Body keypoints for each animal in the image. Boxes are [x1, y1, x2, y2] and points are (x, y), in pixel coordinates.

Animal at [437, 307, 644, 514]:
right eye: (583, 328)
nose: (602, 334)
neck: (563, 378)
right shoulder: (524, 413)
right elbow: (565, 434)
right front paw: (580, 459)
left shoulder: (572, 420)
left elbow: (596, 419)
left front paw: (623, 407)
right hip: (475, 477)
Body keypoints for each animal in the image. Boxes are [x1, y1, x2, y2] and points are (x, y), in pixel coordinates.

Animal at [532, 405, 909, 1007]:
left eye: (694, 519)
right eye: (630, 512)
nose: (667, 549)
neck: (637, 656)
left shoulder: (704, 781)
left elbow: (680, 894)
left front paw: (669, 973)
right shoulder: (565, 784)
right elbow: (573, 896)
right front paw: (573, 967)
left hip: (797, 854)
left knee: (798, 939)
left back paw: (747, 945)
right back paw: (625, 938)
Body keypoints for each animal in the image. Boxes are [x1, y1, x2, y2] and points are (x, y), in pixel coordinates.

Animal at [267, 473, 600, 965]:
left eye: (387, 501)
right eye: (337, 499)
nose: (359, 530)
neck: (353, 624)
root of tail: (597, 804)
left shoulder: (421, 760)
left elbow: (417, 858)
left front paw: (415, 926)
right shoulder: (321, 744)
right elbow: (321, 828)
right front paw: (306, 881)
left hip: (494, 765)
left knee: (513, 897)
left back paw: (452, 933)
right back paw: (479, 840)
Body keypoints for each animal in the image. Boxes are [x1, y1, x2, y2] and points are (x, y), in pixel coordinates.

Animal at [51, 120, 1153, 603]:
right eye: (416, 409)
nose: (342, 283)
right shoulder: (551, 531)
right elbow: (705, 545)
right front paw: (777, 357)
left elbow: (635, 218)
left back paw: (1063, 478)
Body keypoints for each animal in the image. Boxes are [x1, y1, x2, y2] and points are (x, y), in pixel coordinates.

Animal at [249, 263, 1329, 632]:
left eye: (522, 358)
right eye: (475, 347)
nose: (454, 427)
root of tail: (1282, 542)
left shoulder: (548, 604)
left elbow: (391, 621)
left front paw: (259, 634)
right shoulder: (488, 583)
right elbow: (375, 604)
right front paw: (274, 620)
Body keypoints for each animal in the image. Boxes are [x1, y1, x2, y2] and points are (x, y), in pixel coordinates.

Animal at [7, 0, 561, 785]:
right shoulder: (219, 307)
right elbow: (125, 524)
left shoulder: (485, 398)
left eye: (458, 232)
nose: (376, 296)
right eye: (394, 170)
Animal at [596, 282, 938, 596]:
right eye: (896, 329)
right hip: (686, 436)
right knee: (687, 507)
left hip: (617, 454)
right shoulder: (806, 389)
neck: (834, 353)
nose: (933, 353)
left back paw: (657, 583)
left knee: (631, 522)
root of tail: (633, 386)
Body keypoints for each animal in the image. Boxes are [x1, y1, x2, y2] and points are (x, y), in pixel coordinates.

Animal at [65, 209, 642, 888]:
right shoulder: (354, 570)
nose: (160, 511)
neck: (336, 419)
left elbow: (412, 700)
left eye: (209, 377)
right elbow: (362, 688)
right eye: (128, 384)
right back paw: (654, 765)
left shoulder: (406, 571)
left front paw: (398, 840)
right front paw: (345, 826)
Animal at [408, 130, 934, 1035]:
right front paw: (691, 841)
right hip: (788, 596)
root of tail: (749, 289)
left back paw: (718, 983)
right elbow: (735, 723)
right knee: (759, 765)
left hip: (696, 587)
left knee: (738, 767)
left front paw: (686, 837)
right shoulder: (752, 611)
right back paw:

- _Required work_: Set the whole listing down again, unchanged.

- _Answer to the exercise_:
Body keypoints for each animal in the image. Boxes are [x1, y1, x2, y2] and points are (x, y), in pixel coordinates.

Animal at [437, 307, 644, 514]:
right eye: (583, 328)
nose: (602, 334)
neck: (563, 378)
right shoulder: (524, 413)
right elbow: (565, 434)
right front paw: (580, 459)
left shoulder: (572, 420)
left elbow: (596, 419)
left front paw: (623, 407)
right hip: (475, 477)
Body keypoints for each animal in the image. Boxes are [x1, y1, x2, y2] and points are (x, y), in pixel coordinates.

Animal at [532, 405, 909, 1007]:
left eye: (694, 519)
right eye: (630, 512)
nose: (667, 549)
neck: (637, 656)
left shoulder: (704, 781)
left elbow: (680, 894)
left front paw: (669, 973)
right shoulder: (565, 784)
right elbow: (573, 896)
right front paw: (573, 967)
left hip: (797, 854)
left knee: (798, 939)
left back paw: (747, 945)
right back paw: (625, 938)
Body keypoints for each animal in the image. Boxes are [x1, y1, x2, y2] and points are (x, y), in pixel coordinates.

Animal at [267, 473, 600, 965]:
left eye: (387, 501)
right eye: (337, 499)
nose: (359, 530)
neck: (353, 624)
root of tail: (597, 804)
left shoulder: (421, 760)
left elbow: (417, 858)
left front paw: (415, 926)
right shoulder: (321, 744)
right elbow: (321, 828)
right front paw: (306, 881)
left hip: (494, 765)
left knee: (513, 897)
left back paw: (452, 933)
right back paw: (479, 840)
Body keypoints for each animal in the image. Boxes are [x1, y1, x2, y2] and points are (x, y), in pixel coordinates.

Animal at [51, 120, 1153, 603]:
right eye: (416, 409)
nose: (342, 283)
right shoulder: (551, 531)
right elbow: (705, 545)
right front paw: (777, 357)
left elbow: (635, 218)
left back paw: (1063, 478)
Body keypoints for each animal in the image. Boxes are [x1, y1, x2, y2] and points are (x, y), in pixel coordinates.

Animal at [249, 263, 1329, 632]:
left eye: (522, 358)
right eye: (475, 347)
nose: (454, 427)
root of tail: (1282, 542)
left shoulder: (548, 604)
left elbow: (391, 621)
left front paw: (259, 634)
right shoulder: (488, 583)
right elbow: (375, 604)
right front paw: (274, 620)
Body keypoints for each animal in the image. Boxes are [x1, y1, x2, y2] and points are (x, y), in pixel coordinates.

Animal at [7, 0, 561, 785]:
right shoulder: (219, 307)
right elbow: (125, 524)
left shoulder: (485, 398)
left eye: (458, 232)
nose: (376, 296)
right eye: (394, 170)
Animal at [596, 282, 938, 596]:
right eye: (896, 329)
right hip: (686, 436)
right knee: (687, 507)
left hip: (617, 454)
right shoulder: (806, 389)
neck: (834, 353)
nose: (933, 353)
left back paw: (657, 583)
left knee: (631, 522)
root of tail: (633, 386)
Body keypoints for each animal in the image. Boxes are [x1, y1, x2, y2] and points are (x, y), in pixel coordinates.

Animal at [65, 209, 642, 888]:
right shoulder: (354, 570)
nose: (160, 511)
neck: (336, 419)
left elbow: (412, 700)
left eye: (209, 377)
right elbow: (362, 688)
right eye: (128, 384)
right back paw: (654, 765)
left shoulder: (406, 571)
left front paw: (398, 840)
right front paw: (345, 826)
Animal at [408, 130, 934, 1035]:
right front paw: (691, 841)
right hip: (788, 596)
root of tail: (749, 289)
left back paw: (718, 983)
right elbow: (735, 723)
right knee: (759, 765)
left hip: (696, 587)
left knee: (738, 767)
left front paw: (686, 837)
right shoulder: (752, 611)
right back paw:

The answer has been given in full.